Bit Error Rate
Even a digital data transmission system is not totally error-free – statistical fluctuations related to noise influences cause a small percentage of the transmitted bits to be corrupted. The average fraction of incorrectly transmitted bits is called the bit error rate. The maximum capacity of a reliable data transmission system is not reached by keeping the bit error rate at an extremely low level (nearly avoiding any bit errors), but by pushing the data rate to a level where some tolerable bit error rate (typically between 10−12 and 10−9) can be maintained. A virtually error-free transmission can still be achieved by detecting and correcting most of the remaining bit errors, e.g. based on check sums. For example, detected bit errors may be corrected simply by resending the few affected data packages.

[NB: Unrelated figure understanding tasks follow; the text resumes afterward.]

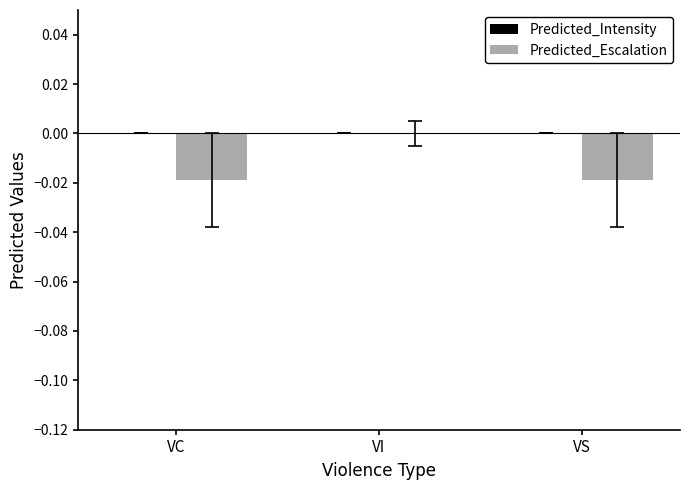

At which category does the chart reach its peak across all series?

VI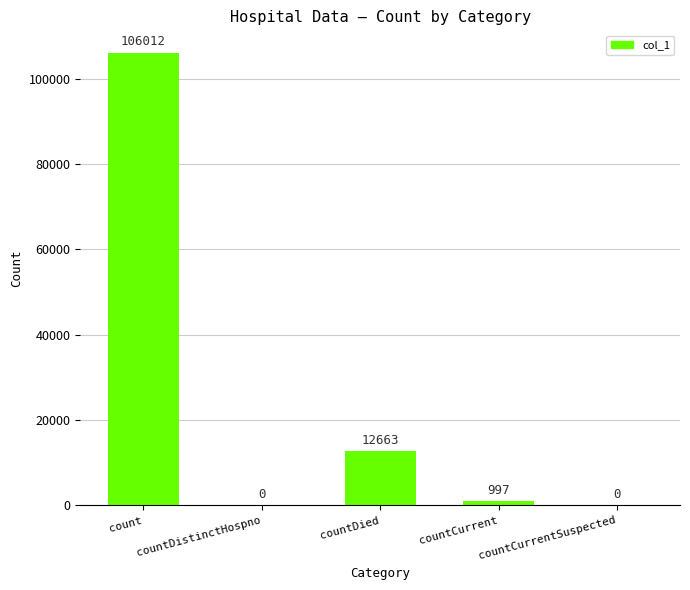

What is the greatest value displayed?

106012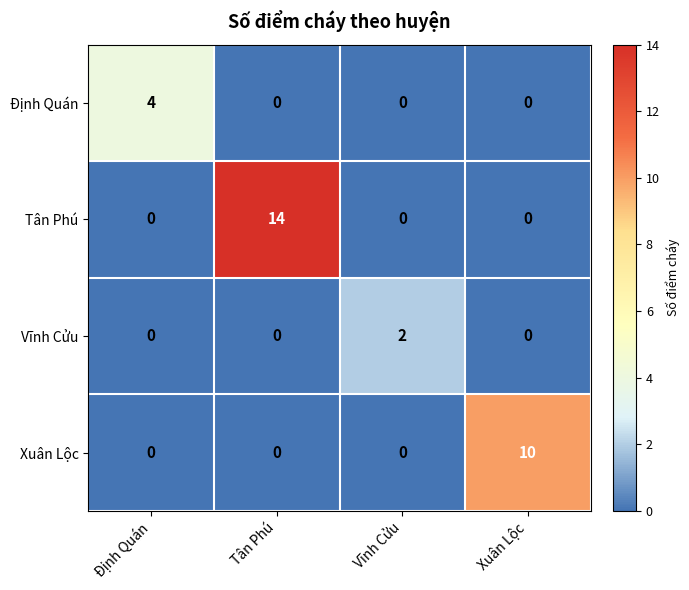

The Định Quán series shows 4 at Định Quán. True or false?

True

In practice, the bit error rate of a system for optical data transmission (e.g. a fiber-optic link) can be increased by noise influences (particularly in the receiver, but also in the transmitter and in amplifiers), by optical losses, and chromatic and other types of dispersion. Also, nonlinearities can cause signal distortion and channel cross-talk. Possible countermeasures include using a higher transmitted optical power, reducing fiber losses, employing fiber amplifiers and/or dispersion compensation in the link, using improved detectors (possibly with electronic dispersion compensation), optimizing the arrangement of wavelength channels in a wavelength division multiplexing system, or simply by reducing the data transmission rate.
Bit error rates are typically measured with complex devices, called bit error rate testers (BERT), generating a pseudo-random bit sequence and comparing the sent and received data.